Альгамбра (Ирвинг) - страница 224

У него были гладкий, откормленный мул для разъездов, осанистая домоправительница, мастерица стряпать лакомые кушанья, и излюбленная овечка, которая взбивала ему на ночь подушки и приносила поутру шоколад.

Прости-прощай, веселая и беззаботная студенческая жизнь; раз только искоса глянули ясные глазки — и погиб человек. День и ночь видел он перед собой ее одну — самую скромную девушку на свете. Он отыскал особняк падре. Увы! В такой дом бродячему студенту вроде него ходу не было. Достойный падре не имел к нему никакого сочувствия; сам он не бывал Estudiante sopista[136] и не зарабатывал ужин песнями. А тот день-деньской бродил под окнами, в которых иногда мелькала служаночка, но мелькание это лишь разжигало его пыл и ничего ему не обещало. Он пел серенады под ее балконом, и однажды — о, радость! — в окне возникло что-то белое. Увы, это был лишь ночной колпак падре.

Никогда еще не было такого преданного обожателя и такой робкой девицы; бедный студент впал в отчаяние. Между тем настал канун Иванова дня, когда простой люд толпами валит из Гранады за город, весь вечер танцует и проводит ночь под солнцеворот на берегах Дарро и Хениля. Счастливы те, кому удастся омыть лицо речной водою с последним полуночным ударом соборного колокола: на миг вода становится волшебной и делает человека красавцем.

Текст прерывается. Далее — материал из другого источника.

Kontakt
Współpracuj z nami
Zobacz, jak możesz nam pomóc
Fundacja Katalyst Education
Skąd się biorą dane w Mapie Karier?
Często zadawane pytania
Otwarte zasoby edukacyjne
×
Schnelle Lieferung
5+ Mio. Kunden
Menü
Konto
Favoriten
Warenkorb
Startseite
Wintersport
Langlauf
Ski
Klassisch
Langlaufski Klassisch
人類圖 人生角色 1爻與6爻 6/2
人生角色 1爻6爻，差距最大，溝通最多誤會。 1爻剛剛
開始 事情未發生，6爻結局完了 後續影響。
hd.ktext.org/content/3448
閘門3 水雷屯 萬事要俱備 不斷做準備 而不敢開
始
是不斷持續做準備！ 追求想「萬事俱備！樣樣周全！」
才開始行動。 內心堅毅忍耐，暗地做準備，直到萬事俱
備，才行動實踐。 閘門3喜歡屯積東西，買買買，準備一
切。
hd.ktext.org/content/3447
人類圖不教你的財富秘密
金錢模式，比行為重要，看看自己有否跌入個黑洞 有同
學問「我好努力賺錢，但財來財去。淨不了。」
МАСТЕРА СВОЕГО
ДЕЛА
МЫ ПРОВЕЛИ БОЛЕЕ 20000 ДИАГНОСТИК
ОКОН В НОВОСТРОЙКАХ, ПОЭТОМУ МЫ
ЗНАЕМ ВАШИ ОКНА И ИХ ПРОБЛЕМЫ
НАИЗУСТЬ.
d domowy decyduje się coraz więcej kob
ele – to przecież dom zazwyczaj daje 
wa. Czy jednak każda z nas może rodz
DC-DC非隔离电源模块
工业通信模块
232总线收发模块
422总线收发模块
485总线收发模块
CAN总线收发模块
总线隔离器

Студент от нечего делать затесался в праздничную толпу и добрел с нею до узкой долины Дарро, к подножию горы, на которой высились красноватые стены Альгамбры. В полувысохшем русле реки, на прибрежных скалах и садовых террасах на горных уступах — всюду шумели пестрые компании; под виноградными лозами и раскидистыми смоквами шли танцы, звенели гитары и трещали кастаньеты.

Студент в тоске и унынии прислонился к одному из причудливо изогнутых гранатовых деревьев, растущих по обе стороны мостика над Дарро. Печально обозревая картину общего веселья, где у каждого кавалера была своя дама или, выражаясь более уместно, у всякого барана своя ярочка, он вздыхал о своей одинокой судьбе — надо же было ему плениться черными глазками такой неприступной девицы! — и роптал на свое затасканное платье, в котором нечего было и стучаться во врата надежды.

Постепенно его заинтересовал сосед, такой же одинокий. Это был воин сурового вида, с проседью в густой бороде; он стоял, как на часах, у граната напротив. Лицо его было землисто-зеленоватое; в старинном испанском доспехе, с копьем и щитом, он стоял неподвижно, как статуя. Студент немного удивился, что никто не замечает его необычного наряда; на него даже не глядели и только что не пихали локтями.